Topological Sorting
Topological sorting is a linear ordering algorithm for directed acyclic graphs (DAGs). This ordering satisfies: for every directed edge \(u \to v\) (from node \(u\) to node \(v\)) in the graph, \(u\) appears before \(v\) in the sorted result. Topological sorting is often used to solve problems involving dependency relationships, such as task scheduling, course arrangement, etc.
Core Concepts
- Directed Acyclic Graph (DAG): Topological sorting applies only to directed graphs, and the graph must not contain cycles. If a cycle exists in the graph, topological sorting is impossible because nodes in the cycle are mutually dependent, making a definitive order indeterminable.
- In-degree: The number of edges pointing to a node is called its in-degree. For example, if there is an edge \(A \to B\), the in-degree of node \(B\) increases by 1.
- Out-degree: The number of edges pointing out from a node is called its out-degree.
Algorithm Steps (Kahn's Algorithm)
Kahn's algorithm is an in-degree-based topological sorting algorithm. Its core idea is to repeatedly select nodes with an in-degree of 0, remove these nodes and their outgoing edges, and update the in-degrees of adjacent nodes. Specific steps are as follows:
-
Initialization:
- Calculate the in-degree of each node in the graph and record it.
- Initialize a queue (or stack) to store all nodes currently with an in-degree of 0.
- Initialize a list to store the topological sorting result.
-
Processing Nodes with In-degree 0:
- Dequeue nodes with an in-degree of 0 from the queue one by one and add them to the result list.
- For each dequeued node \(u\), traverse all its adjacent nodes \(v\) (i.e., edges \(u \to v\) exist) and decrease the in-degree of \(v\) by 1. If after decreasing, the in-degree of \(v\) becomes 0, add \(v\) to the queue.
-
Checking for Cycles:
- If the number of nodes in the result list equals the total number of nodes in the graph, the topological sorting is successful.

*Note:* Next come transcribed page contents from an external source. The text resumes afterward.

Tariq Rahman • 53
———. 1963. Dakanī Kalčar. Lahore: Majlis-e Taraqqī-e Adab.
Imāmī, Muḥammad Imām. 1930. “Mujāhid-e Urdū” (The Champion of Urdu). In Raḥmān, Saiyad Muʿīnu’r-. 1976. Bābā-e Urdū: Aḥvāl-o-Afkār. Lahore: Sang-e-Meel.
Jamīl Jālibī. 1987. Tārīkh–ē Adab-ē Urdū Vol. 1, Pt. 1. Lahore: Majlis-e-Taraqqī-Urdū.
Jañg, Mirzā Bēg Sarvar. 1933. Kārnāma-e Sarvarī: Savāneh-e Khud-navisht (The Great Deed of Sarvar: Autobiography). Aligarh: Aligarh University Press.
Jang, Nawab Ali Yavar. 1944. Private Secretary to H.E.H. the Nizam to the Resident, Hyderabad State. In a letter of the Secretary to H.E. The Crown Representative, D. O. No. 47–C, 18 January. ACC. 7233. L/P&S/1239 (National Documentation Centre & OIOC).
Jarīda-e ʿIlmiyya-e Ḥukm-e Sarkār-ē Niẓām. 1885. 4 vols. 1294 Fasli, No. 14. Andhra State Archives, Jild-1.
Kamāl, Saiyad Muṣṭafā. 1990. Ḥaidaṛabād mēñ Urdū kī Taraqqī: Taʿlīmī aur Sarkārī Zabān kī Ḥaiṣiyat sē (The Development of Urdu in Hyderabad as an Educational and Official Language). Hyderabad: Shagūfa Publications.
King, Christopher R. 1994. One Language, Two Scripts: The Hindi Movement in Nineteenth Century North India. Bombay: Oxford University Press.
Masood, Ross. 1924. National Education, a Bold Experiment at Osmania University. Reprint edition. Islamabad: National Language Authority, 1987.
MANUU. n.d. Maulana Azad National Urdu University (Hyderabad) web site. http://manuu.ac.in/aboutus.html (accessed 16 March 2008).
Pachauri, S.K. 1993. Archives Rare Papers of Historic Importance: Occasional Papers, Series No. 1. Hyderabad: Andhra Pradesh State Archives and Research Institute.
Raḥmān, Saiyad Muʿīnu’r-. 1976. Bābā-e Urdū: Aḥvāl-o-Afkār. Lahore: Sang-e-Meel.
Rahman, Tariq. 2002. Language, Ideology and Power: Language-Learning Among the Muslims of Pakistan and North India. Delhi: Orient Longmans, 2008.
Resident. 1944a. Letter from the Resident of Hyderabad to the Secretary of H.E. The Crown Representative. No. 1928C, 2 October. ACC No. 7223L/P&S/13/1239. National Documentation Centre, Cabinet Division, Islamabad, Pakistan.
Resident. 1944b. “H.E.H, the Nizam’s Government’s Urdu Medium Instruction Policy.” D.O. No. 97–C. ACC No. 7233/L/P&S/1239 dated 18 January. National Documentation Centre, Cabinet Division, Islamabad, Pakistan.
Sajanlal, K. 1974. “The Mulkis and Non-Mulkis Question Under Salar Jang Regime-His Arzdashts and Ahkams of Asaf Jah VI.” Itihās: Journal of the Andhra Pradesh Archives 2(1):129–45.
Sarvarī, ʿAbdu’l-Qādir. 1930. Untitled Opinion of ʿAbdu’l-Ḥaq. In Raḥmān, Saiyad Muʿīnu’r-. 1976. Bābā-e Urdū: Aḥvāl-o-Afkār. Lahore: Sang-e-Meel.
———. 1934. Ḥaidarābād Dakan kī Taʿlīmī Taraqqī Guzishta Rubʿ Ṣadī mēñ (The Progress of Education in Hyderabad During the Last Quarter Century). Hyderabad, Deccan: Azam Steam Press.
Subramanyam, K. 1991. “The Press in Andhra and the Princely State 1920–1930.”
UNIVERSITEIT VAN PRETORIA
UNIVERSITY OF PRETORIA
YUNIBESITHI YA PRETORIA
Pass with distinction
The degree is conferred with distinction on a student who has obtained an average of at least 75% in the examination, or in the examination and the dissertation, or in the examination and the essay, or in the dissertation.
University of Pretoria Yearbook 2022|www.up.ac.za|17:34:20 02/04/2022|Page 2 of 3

- If the number of nodes in the result list is less than the total number of nodes in the graph, it indicates the presence of a cycle, making topological sorting impossible.
Example Demonstration
Assume a directed graph with nodes \(A, B, C, D, E\) and edges:
- \(A \to B\)
- \(A \to C\)
- \(B \to D\)
- \(C \to D\)
- \(D \to E\)
Step 1: Initialization
- Calculate the in-degree of each node:
- \(A: 0\)
- \(B: 1\) (from \(A\))
- \(C: 1\) (from \(A\))
- \(D: 2\) (from \(B\) and \(C\))
- \(E: 1\) (from \(D\))
- Initialize the queue as \([A]\) (since only \(A\) has an in-degree of 0).
- Initialize the result list as empty.
Step 2: Processing Nodes
- Dequeue \(A\), add to result list: result = \([A]\).
- Update adjacent nodes \(B\) and \(C\) of \(A\):
- Decrease the in-degree of \(B\) by 1, making it 0, and add \(B\) to the queue.
- Decrease the in-degree of \(C\) by 1, making it 0, and add \(C\) to the queue.
- The queue becomes \([B, C]\).
- Update adjacent nodes \(B\) and \(C\) of \(A\):
- Dequeue \(B\), add to result list: result = \([A, B]\).
- Update adjacent node \(D\) of \(B\):
- Decrease the in-degree of \(D\) by 1, making it 1 (originally 2, minus the edge from \(B\)).
- The queue remains as \([C]\).
- Update adjacent node \(D\) of \(B\):
- Dequeue \(C\), add to result list: result = \([A, B, C]\).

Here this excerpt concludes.